I can’t quite fathom how I missed the first three editions of this book, but James P. O’Shaughnessy’s best-selling What Works on Wall Street: The Classic Guide to the Best-Performing Investment Strategies of All Time (McGraw-Hill, 2012) is now in its fourth edition. It has been updated with new data covering the recent market turmoil, innovative strategies for investing success, and new material on sector analysis. One of the advantages of buying a book that has a large readership is that it is inexpensive—under $25 on Amazon for almost 700 oversized pages.
Backtesting investment strategies is an enterprise fraught with danger, and critics are only too ready to line up to shoot holes in the tester’s methodology, sample size or timeframe, or to decry the value of statistics in general. I, by contrast, am grateful that anyone undertakes a task for which I am ill equipped. For those who believe that history provides a guide to the future O’Shaughnessy’s massive work is an invaluable reference.

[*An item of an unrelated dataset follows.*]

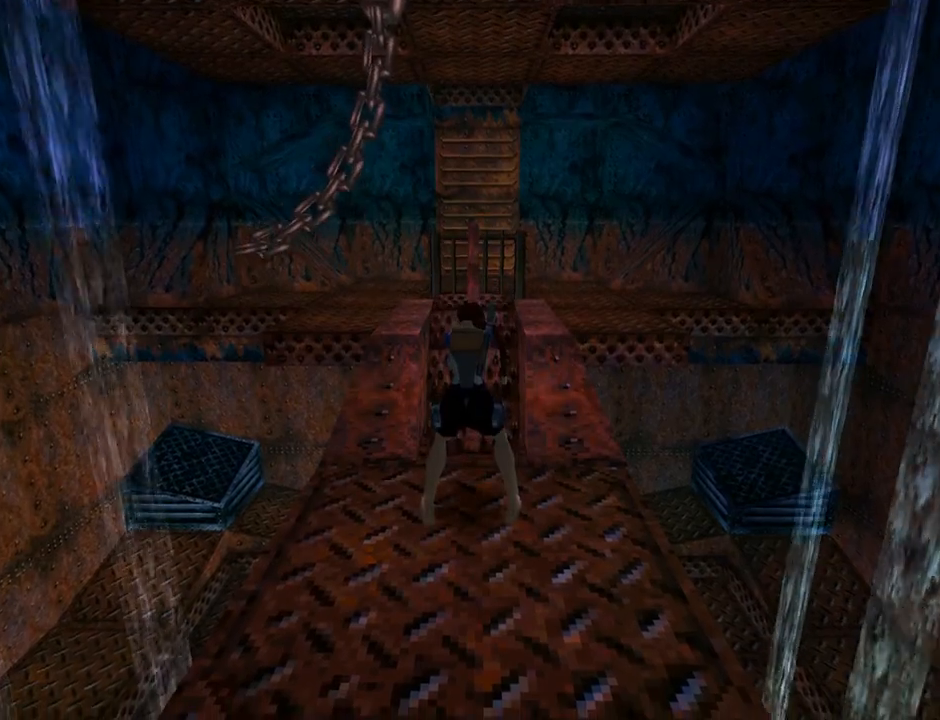
{"buttons": [], "left_stick": "center", "events": [[33, "CROSS", "up"]]}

Confronted with such a large, data-heavy book, readers will be tempted to skip to the penultimate chapter: “Ranking the Strategies.” But this lazy approach will probably yield little because it is important to understand why certain strategies work better than others and why multifactor models, especially those that “marry both value and growth characteristics, … will go on to offer investors the best absolute and risk-adjusted returns.” (p. 470)

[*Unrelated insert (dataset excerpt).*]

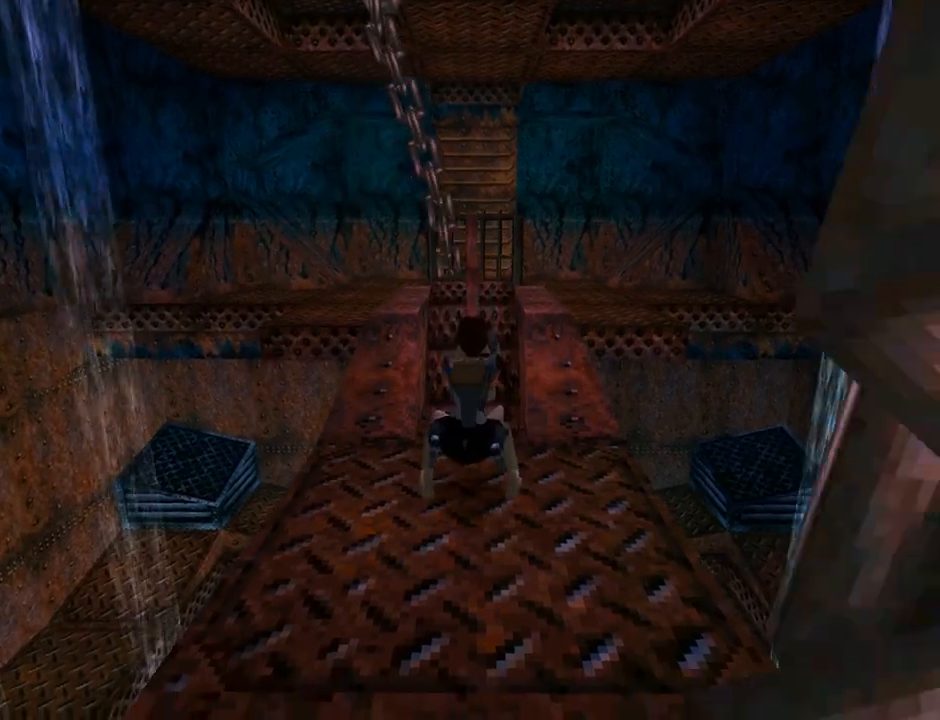
{"buttons": ["DPAD_LEFT"], "left_stick": "center", "events": [[33, "DPAD_LEFT", "down"]]}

O’Shaughnessy analyzes all the popular metrics—among them, market cap, P/E ratios, EBITDA to enterprise value, price-to-cash flow ratios, price-to-sales ratios, price-to-book value ratios, dividend yields, buyback yield, shareholder yield, and accounting ratios. He looks at one-year earnings per share percentage changes, profit margins, return on equity, and relative price strength. He dissects the market leaders universe and the small stocks universe and describes the ratios that add the most value in each case. And he looks at how the factors he has examined perform on the sector level.
What Works on Wall Street is not a book you read straight through unless you are a possessed numbers wonk. Rather, it’s one you pick at—and the pickings are by no means slim—and put in a prominent place on your reference shelf.